The picture made me feel even more uneasy, but again I refrained from mouthing off in the comment box. I decided to be rational about it and on my way into work on the Tube, think about just why it was making me feel so uncomfortable. Was I over-reacting? They’re just kids after all. Surely it’s just sweet to see them dress up as if they were grown ups.
Of course it’s perfectly fine for little kids to dress up as grown ups. It’s great fun, encourages them to use their imagination and teaches them about different role models. And that’s why I have a problem with this pre-school graduation. In order for it to have any point, you have to explain about graduations and mortar boards and scrolls. Otherwise the kids are going to be totally bemused about what they’ve been given to wear, right?
So how does that work then?
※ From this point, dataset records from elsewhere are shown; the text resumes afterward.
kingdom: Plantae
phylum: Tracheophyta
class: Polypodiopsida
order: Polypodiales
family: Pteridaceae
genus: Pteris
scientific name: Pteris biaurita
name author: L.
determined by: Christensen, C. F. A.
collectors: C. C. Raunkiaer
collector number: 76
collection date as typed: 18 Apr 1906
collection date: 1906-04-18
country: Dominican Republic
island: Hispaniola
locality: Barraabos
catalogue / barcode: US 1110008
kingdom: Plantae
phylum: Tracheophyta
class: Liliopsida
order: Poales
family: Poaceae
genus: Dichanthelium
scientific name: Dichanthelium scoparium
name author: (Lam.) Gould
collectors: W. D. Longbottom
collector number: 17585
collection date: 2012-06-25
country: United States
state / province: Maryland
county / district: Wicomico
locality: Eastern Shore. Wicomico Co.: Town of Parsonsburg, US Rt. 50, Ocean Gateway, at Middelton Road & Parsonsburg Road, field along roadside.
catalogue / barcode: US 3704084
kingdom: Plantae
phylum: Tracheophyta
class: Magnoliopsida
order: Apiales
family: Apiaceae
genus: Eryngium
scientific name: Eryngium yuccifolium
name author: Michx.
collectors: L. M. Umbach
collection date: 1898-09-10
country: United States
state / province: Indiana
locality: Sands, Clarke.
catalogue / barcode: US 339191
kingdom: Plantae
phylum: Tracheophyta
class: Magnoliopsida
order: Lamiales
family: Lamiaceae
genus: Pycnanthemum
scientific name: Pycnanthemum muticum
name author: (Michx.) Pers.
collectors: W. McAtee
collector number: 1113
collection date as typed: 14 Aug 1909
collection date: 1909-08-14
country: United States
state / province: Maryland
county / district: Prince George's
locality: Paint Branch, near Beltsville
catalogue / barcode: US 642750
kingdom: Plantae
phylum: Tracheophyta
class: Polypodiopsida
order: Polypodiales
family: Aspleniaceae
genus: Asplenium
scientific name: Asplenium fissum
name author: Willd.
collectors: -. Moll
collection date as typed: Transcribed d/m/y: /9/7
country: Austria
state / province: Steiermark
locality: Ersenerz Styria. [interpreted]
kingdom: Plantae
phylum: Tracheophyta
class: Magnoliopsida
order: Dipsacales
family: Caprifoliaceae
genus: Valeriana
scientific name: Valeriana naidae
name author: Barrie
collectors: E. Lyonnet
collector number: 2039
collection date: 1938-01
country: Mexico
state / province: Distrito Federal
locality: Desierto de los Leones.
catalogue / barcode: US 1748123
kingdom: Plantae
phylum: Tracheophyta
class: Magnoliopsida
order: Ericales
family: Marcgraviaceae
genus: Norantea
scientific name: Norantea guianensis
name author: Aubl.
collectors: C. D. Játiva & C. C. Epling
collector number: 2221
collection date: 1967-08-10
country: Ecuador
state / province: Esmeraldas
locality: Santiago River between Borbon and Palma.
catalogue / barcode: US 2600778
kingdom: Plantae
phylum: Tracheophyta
How do you explain to a group of three and four year olds the reason for mortar boards and scrolls?
In a nutshell, you have to say something along the lines of it’s what you get given when you finish school and have done well and worked hard. Yes, I suppose you could be economical with the truth and just say it’s something people do and get given when they leave school but you forget that most three and four year olds are clever anyway and one will inevitably ask that most common of questions: ‘why?’
So now try and get in the mind of a four-year-old on the verge of going to school, a daunting enough prospect as it is. But now they have been indoctrinated with an even more daunting thought.
Got to do well, got to do well…
Now I accept that pre-school children should go on to do well at school. But what I am trying to say is that they don’t need to be told that they should, not at such a young age.
A friend of mine actually believes that children shouldn’t have to go to school until they are seven. Now this is something of an extreme (not to mention a logistical nightmare in terms of child care) but his point was this. Little children should be having fun, playing, learning that way. Not being made to think that they’ve got to do well, got to do well..
I’m not trying to be draconian and say we should ban these ceremonies. I am just trying to explain why those photos made me feel uneasy in the hope teachers and parents might think twice before giving their approval to such ideas.
Pre-school children are just four years old, a few won’t even be that yet. Do we really want to be running the risk of causing them any unnecessary worry or anxiety, no matter how small that risk may be?